Data to use:
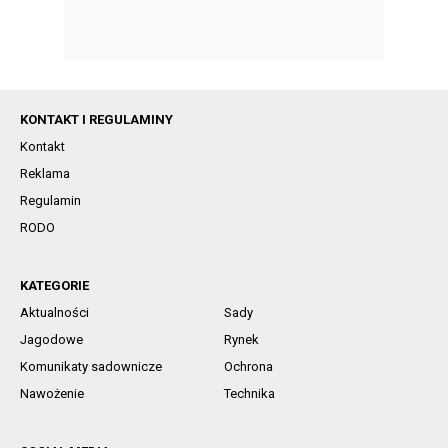
KONTAKT I REGULAMINY
Kontakt
Reklama
Regulamin
RODO
KATEGORIE
Aktualności
Sady
Jagodowe
Rynek
Komunikaty sadownicze
Ochrona
Nawożenie
Technika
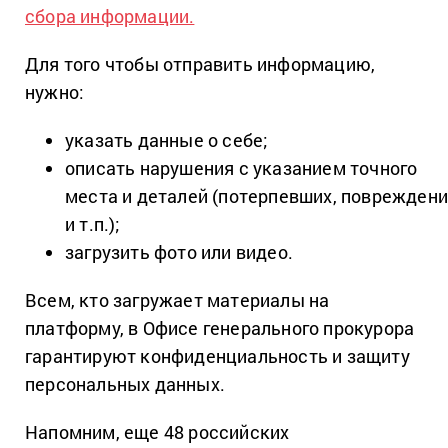
сбора информации.
Для того чтобы отправить информацию,
нужно:
указать данные о себе;
описать нарушения с указанием точного
места и деталей (потерпевших, поврежден
и т.п.);
загрузить фото или видео.
Всем, кто загружает материалы на
платформу, в Офисе генерального прокурора
гарантируют конфиденциальность и защиту
персональных данных.
Напомним, еще 48 российских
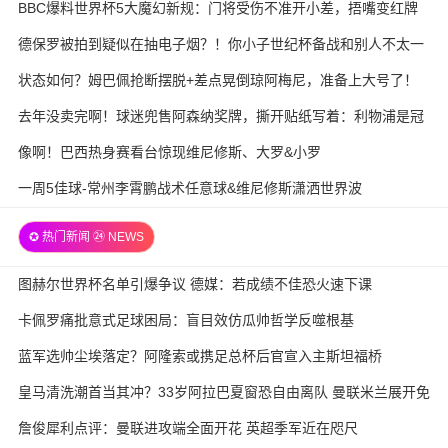
BBC爆料世界杯5大魔幻新规：门将受伤不准开小差，捂嘴变红牌
德保罗被拍到疑似在抽电子烟？！你小子世纪杯备战和别人不太一
样
状态如何？姆巴佩抢断摆脱+差点晃倒琼阿梅尼，准备上大号了！
去年没卖完啊！球迷兜售阿森纳奖牌，撕开贴纸写着：利物浦是冠
军
像啊！巴西热身赛看台惊现维尼修斯、大罗&小罗
一周5佳球-常州李霄鹏战术任意球&维尼修斯潇洒世界波
✪ 热门新闻 ㉔ NEWS
图赫尔世界杯名单引爆争议 德媒：若成绩不佳恐火速下课
卡佩罗痛批意式足球困局：盲目效仿瓜帅哲学反噬根基
蓝军选帅尘埃落定？阿隆索或携足总杯后官宣入主斯坦福桥
皇马清洗潮首当其冲？33岁阿拉巴夏窗恐自由离队 曼联米兰展开免
签争夺战
詹俊犀利点评：曼联进攻端全面开花 英超季军近在咫尺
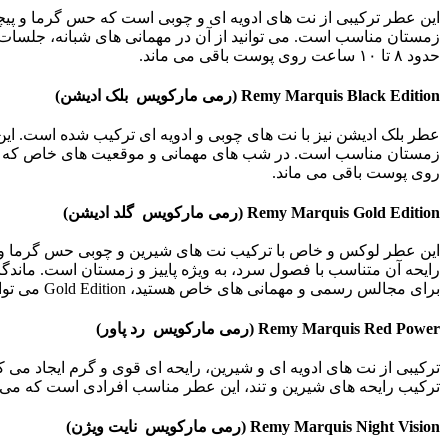
این عطر ترکیبی از نت های ادویه ای و چوبی است که حس گرما و پیچی
زمستان مناسب است. می توانید از آن در مهمانی های شبانه، جلسات 
حدود ۸ تا ۱۰ ساعت روی پوست باقی می ماند.
Remy Marquis Black Edition
(رم
ی
مارکویس بلک اد
ی
شن
)
روی پوست باقی می ماند.
Remy Marquis Gold Edition
(رم
ی
مارکویس گلد اد
ی
شن
)
این عطر لوکس و خاص با ترکیب نت های شیرین و چوبی حس گرما و ف
برای مجالس رسمی و مهمانی های خاص هستید، Gold Edition می تواند بهترین گزینه برای شما باشد.
Remy Marquis Red Power
(رم
ی
مارکویس رد پاور)
ترکیبی از نت های ادویه ای و شیرین، رایحه ای قوی و گرم ایجاد م
ترکیب رایحه های شیرین و تند، این عطر مناسب افرادی است که می خواهند د
Remy Marquis Night Vision
(رم
ی
مارکویس نا
ی
ت
و
ی
ژن
)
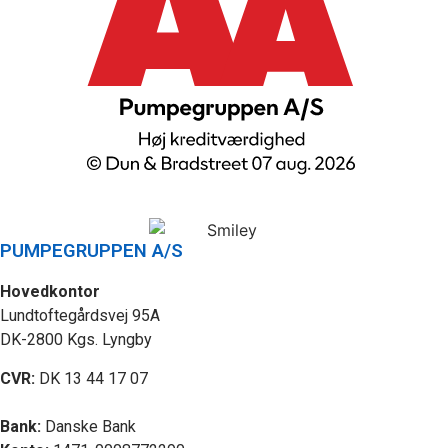
PUMPEGRUPPEN A/S
Hovedkontor
Lundtoftegårdsvej 95A
DK-2800 Kgs. Lyngby
CVR:
DK 13 44 17 07
Bank:
Danske Bank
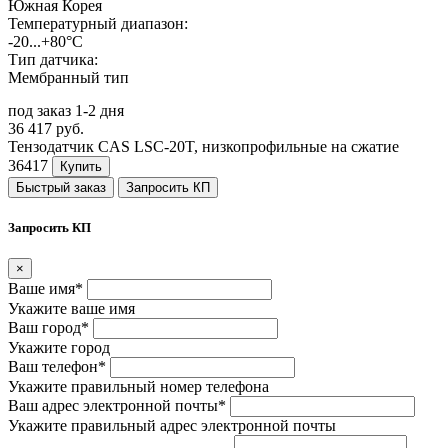
Южная Корея
Температурный диапазон:
-20...+80°C
Тип датчика:
Мембранный тип
под заказ 1-2 дня
36 417 руб.
Тензодатчик CAS LSC-20T, низкопрофильные на сжатие
36417
Купить
Быстрый заказ
Запросить КП
Запросить КП
×
Ваше имя*
Укажите ваше имя
Ваш город*
Укажите город
Ваш телефон*
Укажите правильный номер телефона
Ваш адрес электронной почты*
Укажите правильный адрес электронной почты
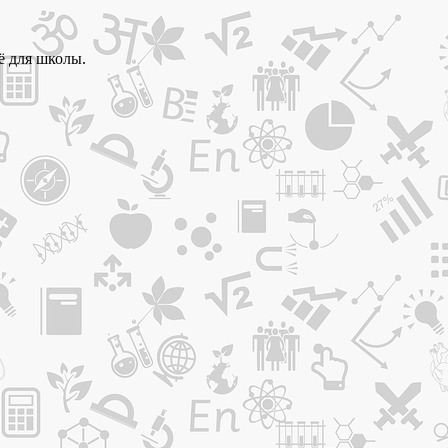
ё для школы.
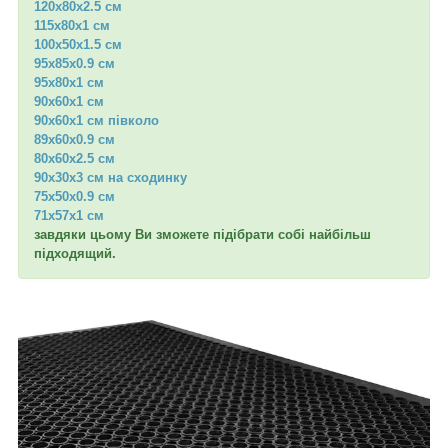
120х80х2.5 см
115х80х1 см
100х50х1.5 см
95х85х0.9 см
95х80х1 см
90х60х1 см
90х60х1 см півколо
89х60х0.9 см
80х60х2.5 см
90х30х3 см на сходинку
75х50х0.9 см
71х57х1 см
завдяки цьому Ви зможете підібрати собі найбільш
підходящий.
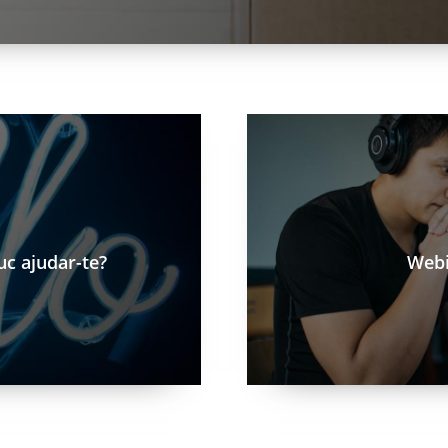
/ca/blog/webinar-que-es-i-com
uc ajudar-te?
Webi
ogramen
/ca/blog/realitat-virtual-en-a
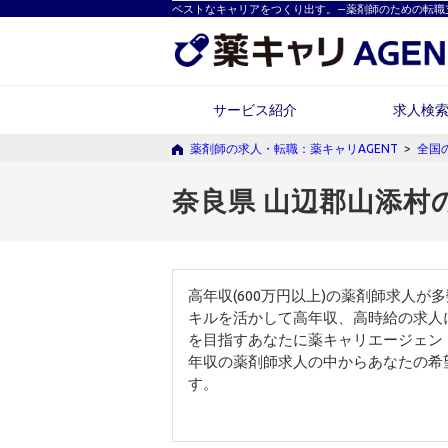
ベストなキャリアをつくり出す。―薬剤師のための転職
サービス紹介
求人検
薬剤師の求人・転職：薬キャリAGENT
>
全国
奈良県 山辺郡山添村
高年収(600万円以上)の薬剤師求人
キルを活かして高年収、高時給の求人
を目指すあなたに薬キャリエージェン
年収の薬剤師求人の中からあなたの希
す。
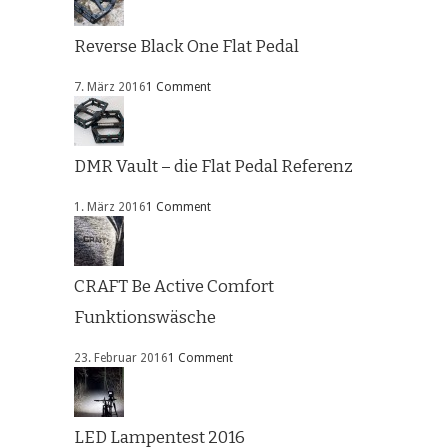
Reverse Black One Flat Pedal
7. März 2016
1 Comment
DMR Vault – die Flat Pedal Referenz
1. März 2016
1 Comment
CRAFT Be Active Comfort
Funktionswäsche
23. Februar 2016
1 Comment
LED Lampentest 2016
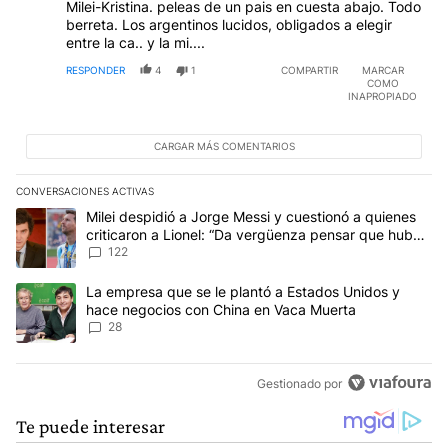
Milei-Kristina. peleas de un pais en cuesta abajo. Todo
berreta. Los argentinos lucidos, obligados a elegir
entre la ca.. y la mi....
RESPONDER
4
1
COMPARTIR
MARCAR
COMO
INAPROPIADO
CARGAR MÁS COMENTARIOS
CONVERSACIONES ACTIVAS
Este listado muestra los artículos con más comentarios en los últim
Un artículo de tendencia con el título "Milei despidió a Jorge Mes
Milei despidió a Jorge Messi y cuestionó a quienes
criticaron a Lionel: “Da vergüenza pensar que hubo
anti-Messi”
122
Un artículo de tendencia con el título "La empresa que se le pla
La empresa que se le plantó a Estados Unidos y
hace negocios con China en Vaca Muerta
28
Gestionado por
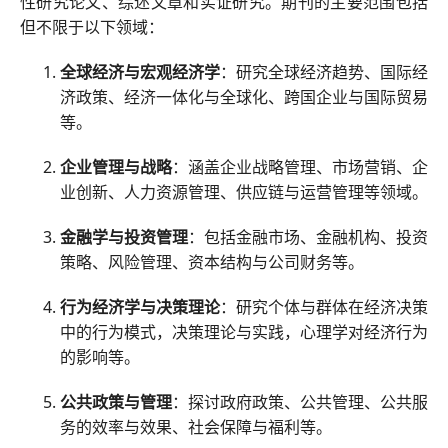
性研究论文、综述文章和实证研究。期刊的主要范围包括
但不限于以下领域：
全球经济与宏观经济学
：研究全球经济趋势、国际经
济政策、经济一体化与全球化、跨国企业与国际贸易
等。
企业管理与战略
：涵盖企业战略管理、市场营销、企
业创新、人力资源管理、供应链与运营管理等领域。
金融学与投资管理
：包括金融市场、金融机构、投资
策略、风险管理、资本结构与公司财务等。
行为经济学与决策理论
：研究个体与群体在经济决策
中的行为模式，决策理论与实践，心理学对经济行为
的影响等。
公共政策与管理
：探讨政府政策、公共管理、公共服
务的效率与效果、社会保障与福利等。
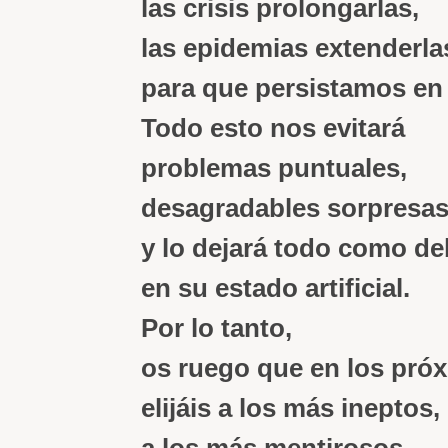
las crisis prolongarlas,
las epidemias extenderla
para que persistamos en
Todo esto nos evitará
problemas puntuales,
desagradables sorpresa
y lo dejará todo como de
en su estado artificial.
Por lo tanto,
os ruego que en los pró
elijáis a los más ineptos,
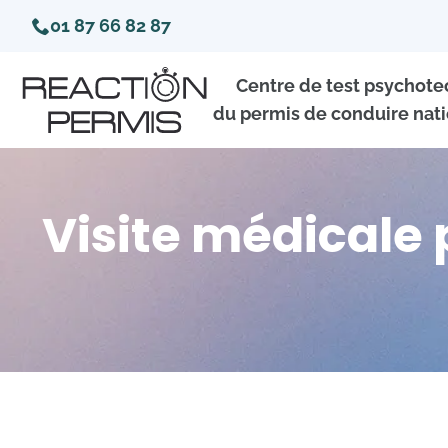
01 87 66 82 87
Centre de test psychot
du permis de conduire nati
Visite médicale 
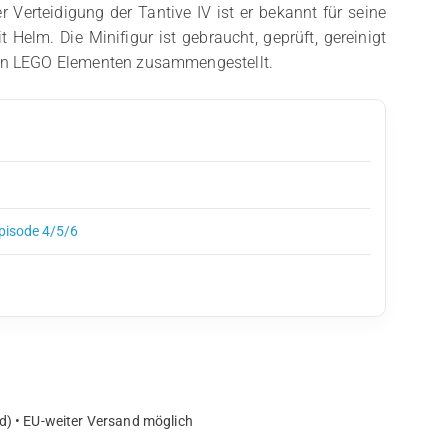
r Verteidigung der Tantive IV ist er bekannt für seine
 Helm. Die Minifigur ist gebraucht, geprüft, gereinigt
len LEGO Elementen zusammengestellt.
Episode 4/5/6
d) • EU-weiter Versand möglich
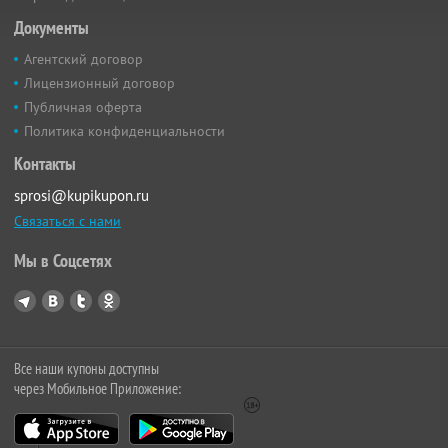
Документы
Агентский договор
Лицензионный договор
Публичная оферта
Политика конфиденциальности
Контакты
sprosi@kupikupon.ru
Связаться с нами
Мы в Соцсетях
Все наши купоны доступны
через Мобильное Приложение:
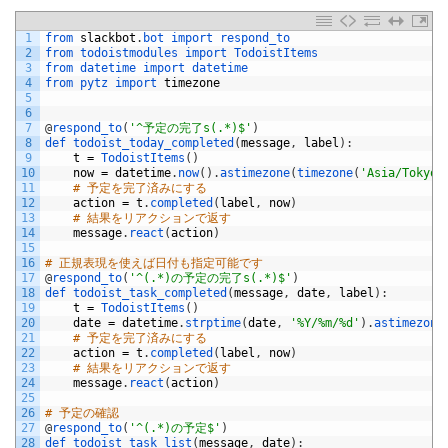
1
from 
slackbot
.
bot 
import 
respond_to
2
from 
todoistmodules 
import 
TodoistItems
3
from 
datetime 
import 
datetime
4
from 
pytz 
import 
timezone
5
6
7
@
respond_to
(
'^予定の完了s(.*)$'
)
8
def 
todoist_today_completed
(
message
,
label
)
:
9
t
=
TodoistItems
(
)
10
now
=
datetime
.
now
(
)
.
astimezone
(
timezone
(
'Asia/Tokyo'
11
# 予定を完了済みにする
12
action
=
t
.
completed
(
label
,
now
)
13
# 結果をリアクションで返す
14
message
.
react
(
action
)
15
16
# 正規表現を使えば日付も指定可能です
17
@
respond_to
(
'^(.*)の予定の完了s(.*)$'
)
18
def 
todoist_task_completed
(
message
,
date
,
label
)
:
19
t
=
TodoistItems
(
)
20
date
=
datetime
.
strptime
(
date
,
'%Y/%m/%d'
)
.
astimezone
21
# 予定を完了済みにする
22
action
=
t
.
completed
(
label
,
now
)
23
# 結果をリアクションで返す
24
message
.
react
(
action
)
25
26
# 予定の確認
27
@
respond_to
(
'^(.*)の予定$'
)
28
def 
todoist_task_list
(
message
,
date
)
:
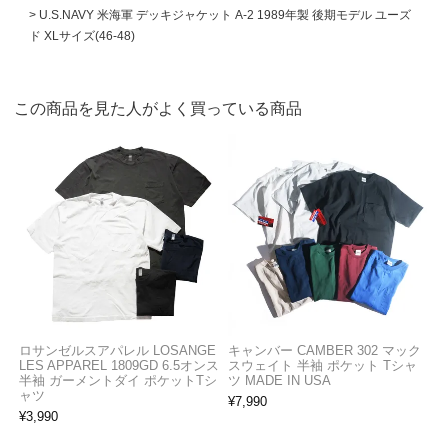
U.S.NAVY 米海軍 デッキジャケット A-2 1989年製 後期モデル ユーズ
ド XLサイズ(46-48)
この商品を見た人がよく買っている商品
ロサンゼルスアパレル LOSANGE
キャンバー CAMBER 302 マック
LES APPAREL 1809GD 6.5オンス
スウェイト 半袖 ポケット Tシャ
半袖 ガーメントダイ ポケットTシ
ツ MADE IN USA
ャツ
¥
7,990
¥
3,990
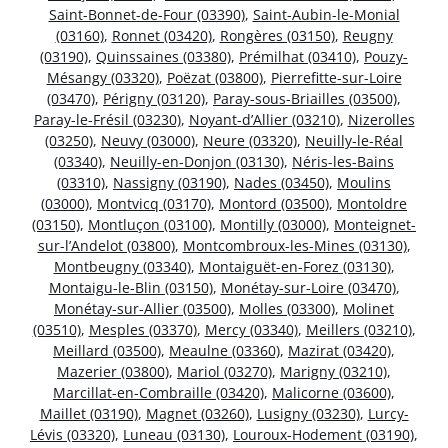
Saint-Bonnet-de-Four (03390)
,
Saint-Aubin-le-Monial
(03160)
,
Ronnet (03420)
,
Rongères (03150)
,
Reugny
(03190)
,
Quinssaines (03380)
,
Prémilhat (03410)
,
Pouzy-
Mésangy (03320)
,
Poëzat (03800)
,
Pierrefitte-sur-Loire
(03470)
,
Périgny (03120)
,
Paray-sous-Briailles (03500)
,
Paray-le-Frésil (03230)
,
Noyant-d’Allier (03210)
,
Nizerolles
(03250)
,
Neuvy (03000)
,
Neure (03320)
,
Neuilly-le-Réal
(03340)
,
Neuilly-en-Donjon (03130)
,
Néris-les-Bains
(03310)
,
Nassigny (03190)
,
Nades (03450)
,
Moulins
(03000)
,
Montvicq (03170)
,
Montord (03500)
,
Montoldre
(03150)
,
Montluçon (03100)
,
Montilly (03000)
,
Monteignet-
sur-l’Andelot (03800)
,
Montcombroux-les-Mines (03130)
,
Montbeugny (03340)
,
Montaiguët-en-Forez (03130)
,
Montaigu-le-Blin (03150)
,
Monétay-sur-Loire (03470)
,
Monétay-sur-Allier (03500)
,
Molles (03300)
,
Molinet
(03510)
,
Mesples (03370)
,
Mercy (03340)
,
Meillers (03210)
,
Meillard (03500)
,
Meaulne (03360)
,
Mazirat (03420)
,
Mazerier (03800)
,
Mariol (03270)
,
Marigny (03210)
,
Marcillat-en-Combraille (03420)
,
Malicorne (03600)
,
Maillet (03190)
,
Magnet (03260)
,
Lusigny (03230)
,
Lurcy-
Lévis (03320)
,
Luneau (03130)
,
Louroux-Hodement (03190)
,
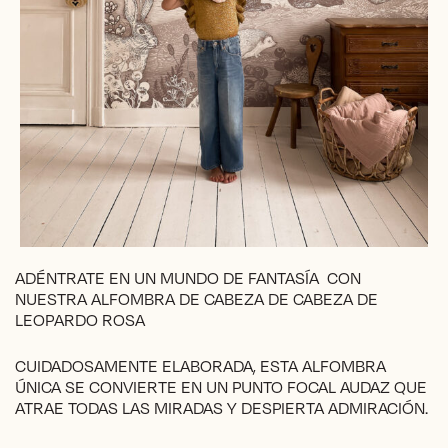
ADÉNTRATE EN UN MUNDO DE FANTASÍA CON
NUESTRA ALFOMBRA DE CABEZA DE CABEZA DE
LEOPARDO ROSA
CUIDADOSAMENTE ELABORADA, ESTA ALFOMBRA
ÚNICA SE CONVIERTE EN UN PUNTO FOCAL AUDAZ QUE
ATRAE TODAS LAS MIRADAS Y DESPIERTA ADMIRACIÓN.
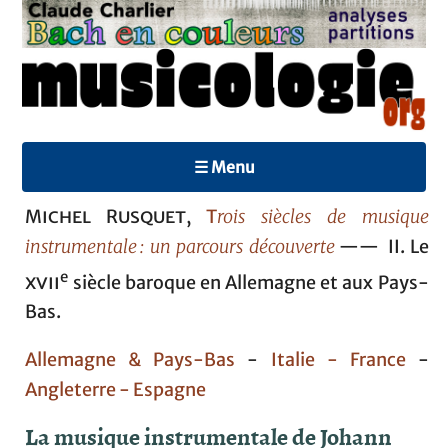
☰ Menu
Michel Rusquet
,
T
rois siècles de musique
instrumentale : un parcours découverte
—— II. Le
e
xvii
siècle baroque en Allemagne et aux Pays-
Bas.
Allemagne & Pays-Bas
-
Italie -
France
-
Angleterre -
Espagne
La musique instrumentale de Johann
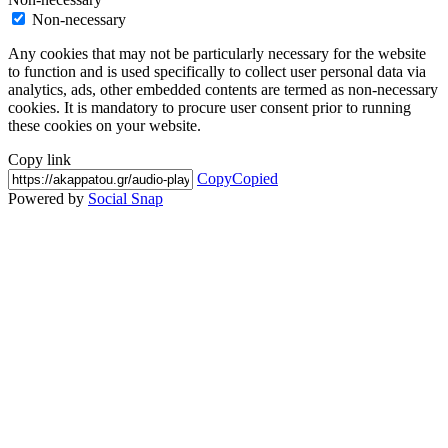
Non-necessary
Any cookies that may not be particularly necessary for the website
to function and is used specifically to collect user personal data via
analytics, ads, other embedded contents are termed as non-necessary
cookies. It is mandatory to procure user consent prior to running
these cookies on your website.
Copy link
Copy
Copied
Powered by
Social Snap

Exercise prompt: Write out exactly the lines above between the one with "Всем, кто загружает материалы на" and the one with "Укажите правильный номер телефона", inclusive, with pictures left out.

Task result:
Всем, кто загружает материалы на
платформу, в Офисе генерального прокурора
гарантируют конфиденциальность и защиту
персональных данных.
Напомним, еще 48 российских
BBC爆料世界杯5大魔幻新规：门将受伤不准开小差，捂嘴变红牌
德保罗被拍到疑似在抽电子烟？！你小子世纪杯备战和别人不太一
样
状态如何？姆巴佩抢断摆脱+差点晃倒琼阿梅尼，准备上大号了！
去年没卖完啊！球迷兜售阿森纳奖牌，撕开贴纸写着：利物浦是冠
军
像啊！巴西热身赛看台惊现维尼修斯、大罗&小罗
一周5佳球-常州李霄鹏战术任意球&维尼修斯潇洒世界波
✪ 热门新闻 ㉔ NEWS
图赫尔世界杯名单引爆争议 德媒：若成绩不佳恐火速下课
卡佩罗痛批意式足球困局：盲目效仿瓜帅哲学反噬根基
蓝军选帅尘埃落定？阿隆索或携足总杯后官宣入主斯坦福桥
皇马清洗潮首当其冲？33岁阿拉巴夏窗恐自由离队 曼联米兰展开免
签争夺战
詹俊犀利点评：曼联进攻端全面开花 英超季军近在咫尺
این عطر ترکیبی از نت های ادویه ای و چوبی است که حس گرما و پیچی
زمستان مناسب است. می توانید از آن در مهمانی های شبانه، جلسات 
حدود ۸ تا ۱۰ ساعت روی پوست باقی می ماند.
Remy Marquis Black Edition
(رم
ی
مارکویس بلک اد
ی
شن
)
روی پوست باقی می ماند.
Remy Marquis Gold Edition
(رم
ی
مارکویس گلد اد
ی
شن
)
این عطر لوکس و خاص با ترکیب نت های شیرین و چوبی حس گرما و ف
برای مجالس رسمی و مهمانی های خاص هستید، Gold Edition می تواند بهترین گزینه برای شما باشد.
Remy Marquis Red Power
(رم
ی
مارکویس رد پاور)
ترکیبی از نت های ادویه ای و شیرین، رایحه ای قوی و گرم ایجاد م
ترکیب رایحه های شیرین و تند، این عطر مناسب افرادی است که می خواهند د
Remy Marquis Night Vision
(رم
ی
مارکویس نا
ی
ت
و
ی
ژن
)
PUMPEGRUPPEN A/S
Hovedkontor
Lundtoftegårdsvej 95A
DK-2800 Kgs. Lyngby
CVR:
DK 13 44 17 07
Bank:
Danske Bank
Южная Корея
Температурный диапазон:
-20...+80°C
Тип датчика:
Мембранный тип
под заказ 1-2 дня
36 417 руб.
Тензодатчик CAS LSC-20T, низкопрофильные на сжатие
36417
Купить
Быстрый заказ
Запросить КП
Запросить КП
×
Ваше имя*
Укажите ваше имя
Ваш город*
Укажите город
Ваш телефон*
Укажите правильный номер телефона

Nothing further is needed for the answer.